Until that time, the shop had only used High QA to balloon prints and generate hand-filled reports. Marzilli quickly began importing the quality data from the software into ProShop, a change which improved the shop’s ability to consistently meet high quality standards. This increase in quality capabilities swiftly led to an increase in clients looking for high-requirement parts. To ensure it could continue meeting the needs of these clients, the company started reviewing any jobs that resulted in errors and got into the habit of doing a lot more planning and prep work before cutting parts — planning and prep work that became the War Room meetings.

These meetings involve quality control from the beginning of a job, even before the company confirms delivery times to customers. The department confirms how many first and last articles each job needs, how many full inspections it requires and how it should run in-process checks, removing uncertainty from the job for a more consistent process. These decisions are now recorded in High QA alongside common causes of errors. James Marzilli says this takes quality decisions and practical knowledge from being “handshake agreements” to something everyone in the shop can easily check.

This emphasis on quality has also led to Marzilli using ProShop to schedule quality control checks on materials as they arrive. This catches incorrect material properties and mislabeled dimensions, saving hours of labor and eliminating the need for expensive emergency material deliveries.

A Haas machine tool on the floor of Marzilli Machine

Marzilli has filled its current 4,500-square-foot facility with three-, four- and five-axis mills, as well as CNC lathes.
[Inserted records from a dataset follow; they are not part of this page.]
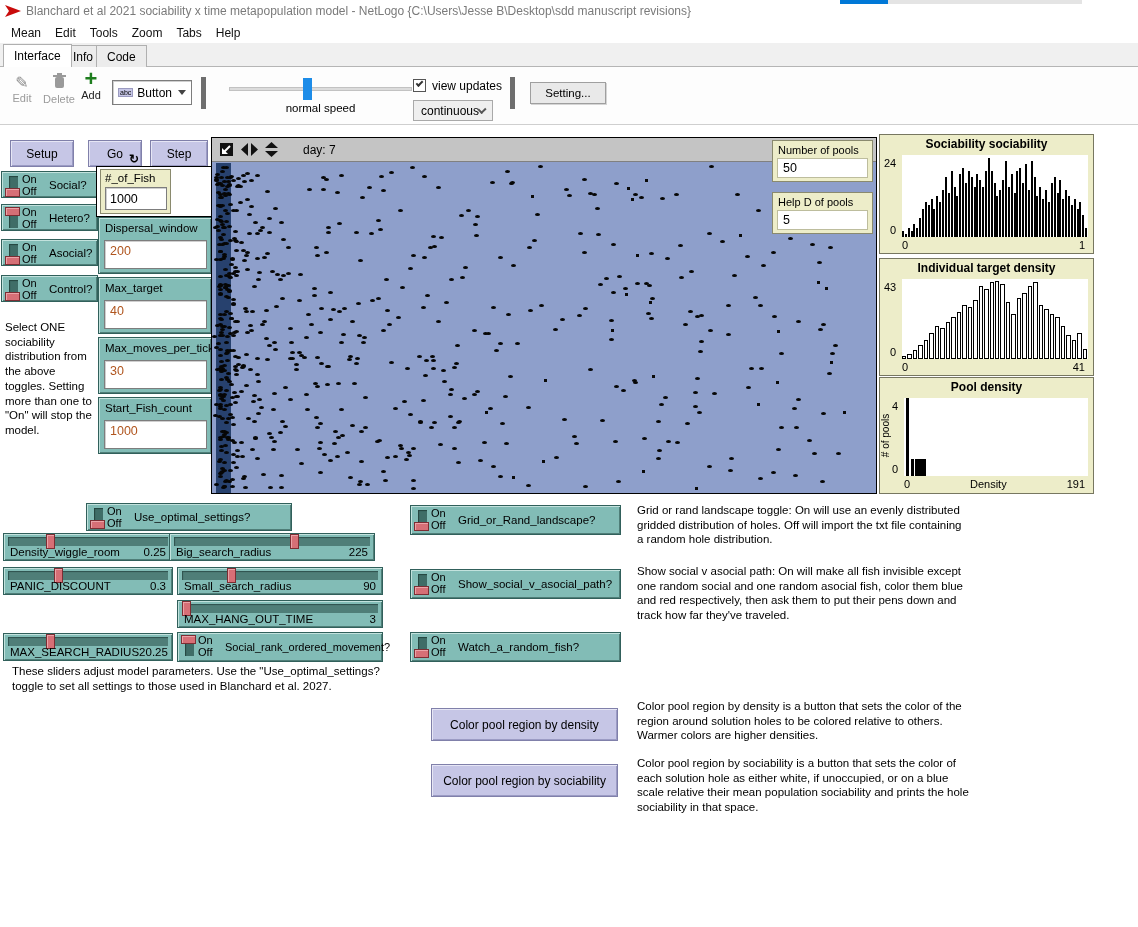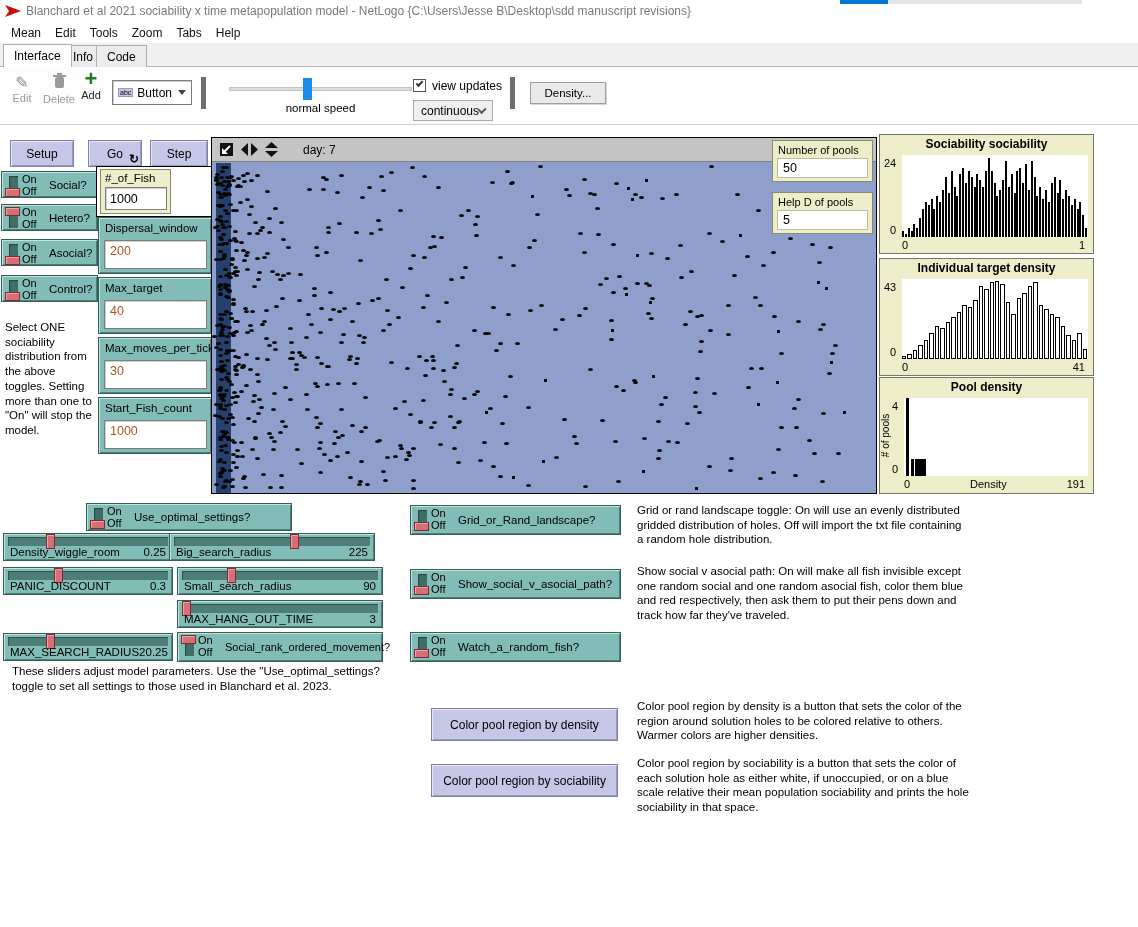"Density..." div.abs { text: Density -> Setting }
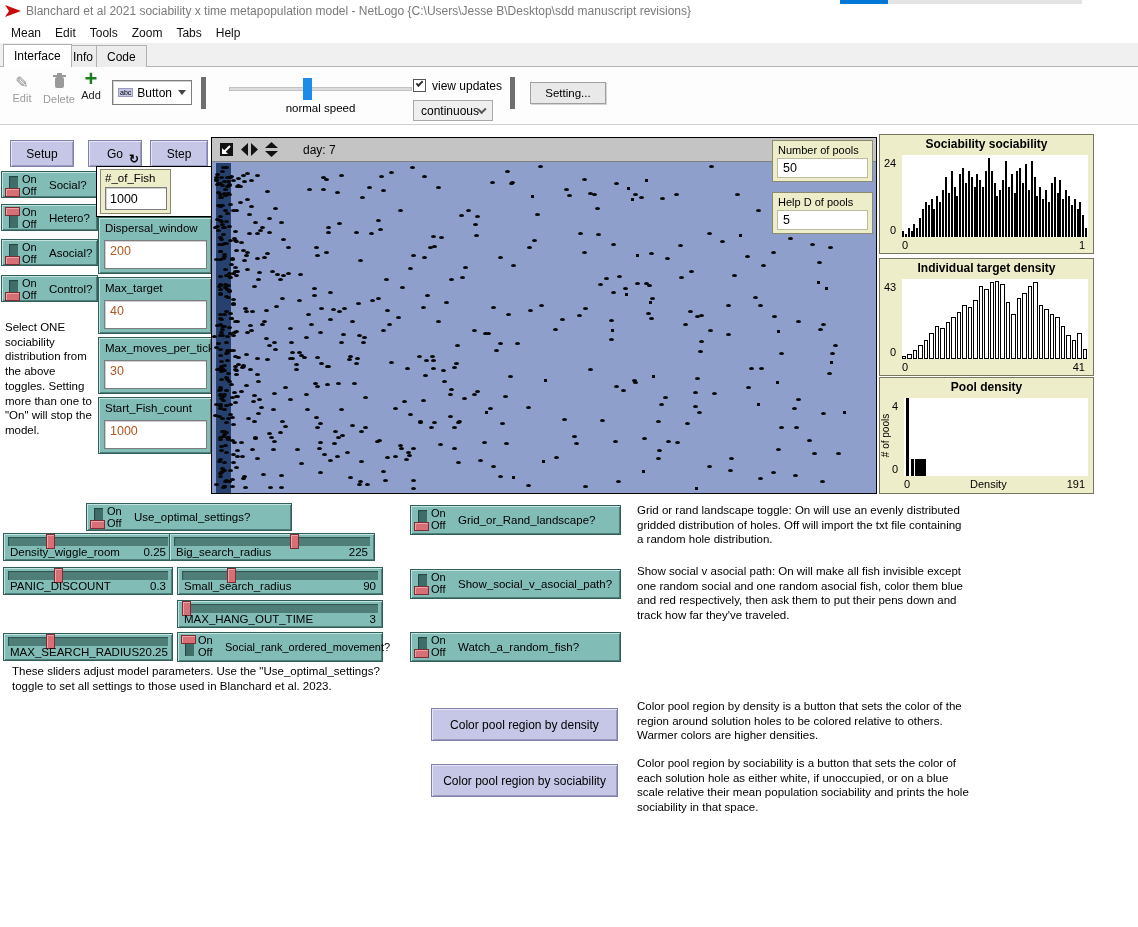"These sliders adjust model parameters." div.abs { text: 2023 -> 2027 }
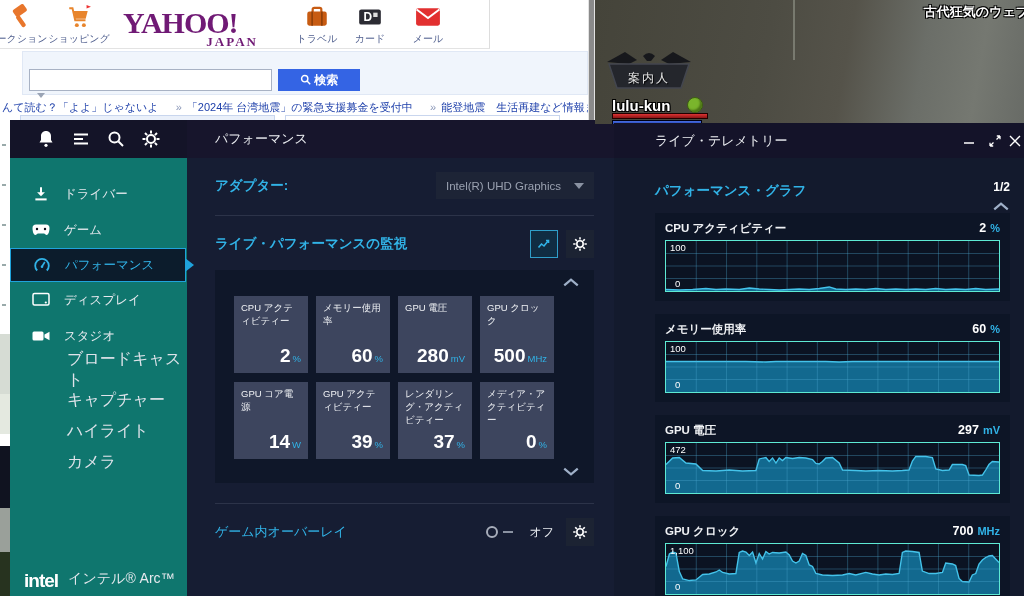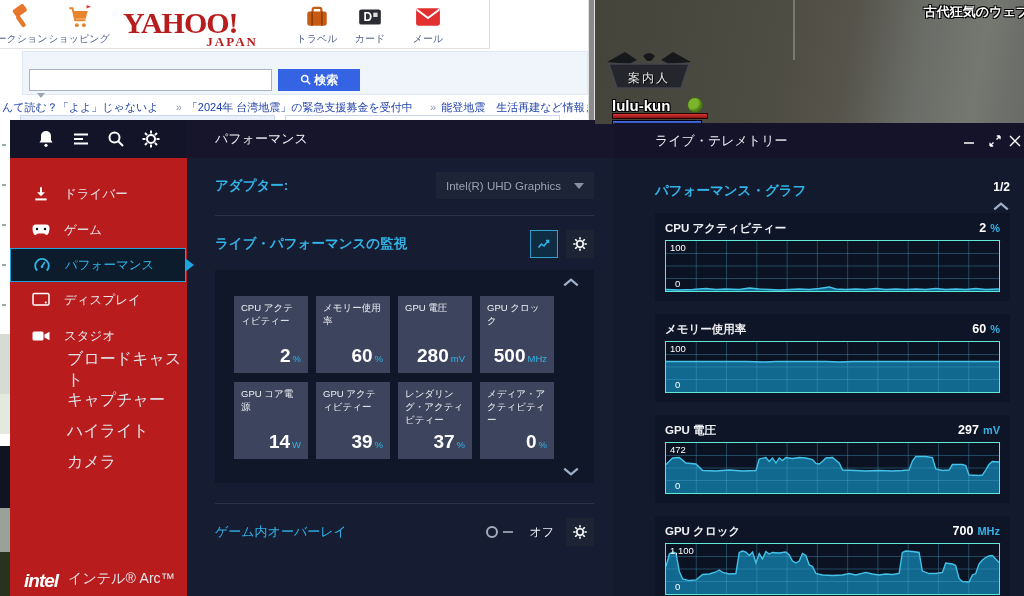"YAHOO!" .ylogo { color: #b91c1c -> #701a75 }
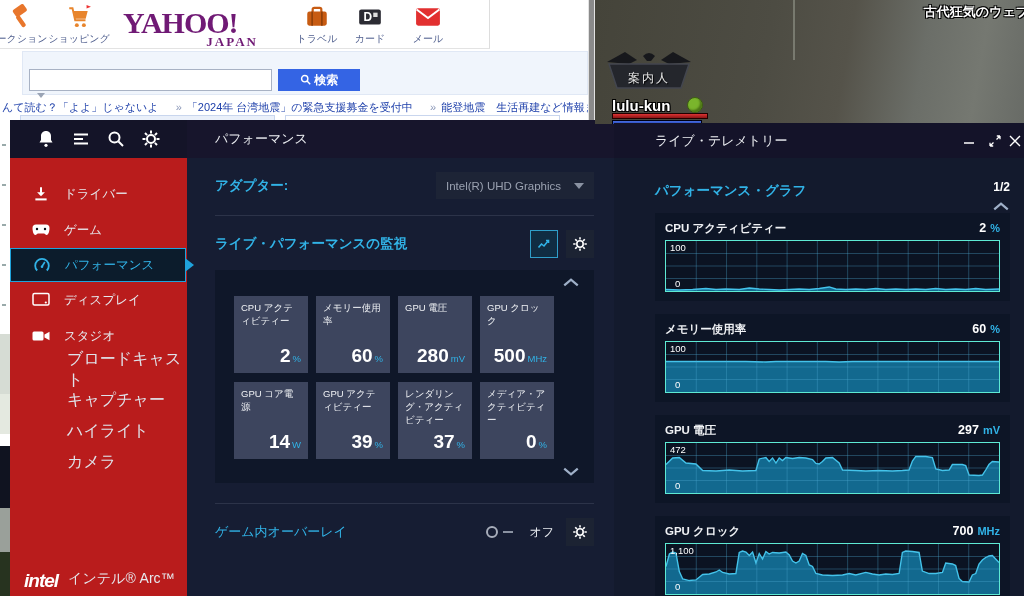"ドライバー" .sidebar { background: #b91c1c -> #0f766e }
The company will move into a much larger facility in early 2024, where it will have space to purchase robots and other new capital equipment.

A Rapid Turnaround

Embracing these software resources and implementing the subsequent management changes have led to significant results for Marzilli. In 2021, the shop saw a 64% revenue growth without any capital spending. In 2022, the shop achieved 28% revenue growth without much more capital spending. Marzilli believed he would also break even in 2023, in contrast to many of the shop’s peers, who lost money due to a contraction in demand.

Part of the reason for the shop’s lack of capital investment has been lack of space in its 4,500-square-foot home, but Marzilli is in the process of moving to a space three times as large in early 2024. Marzilli plans to use part of this space as a rapid response center able to turn around emergency orders in less than a day, but much of it will enable the shop to begin investing in robots for full lights-out automation, expanding its capacity for what James Marzilli believes will be another wave of demand.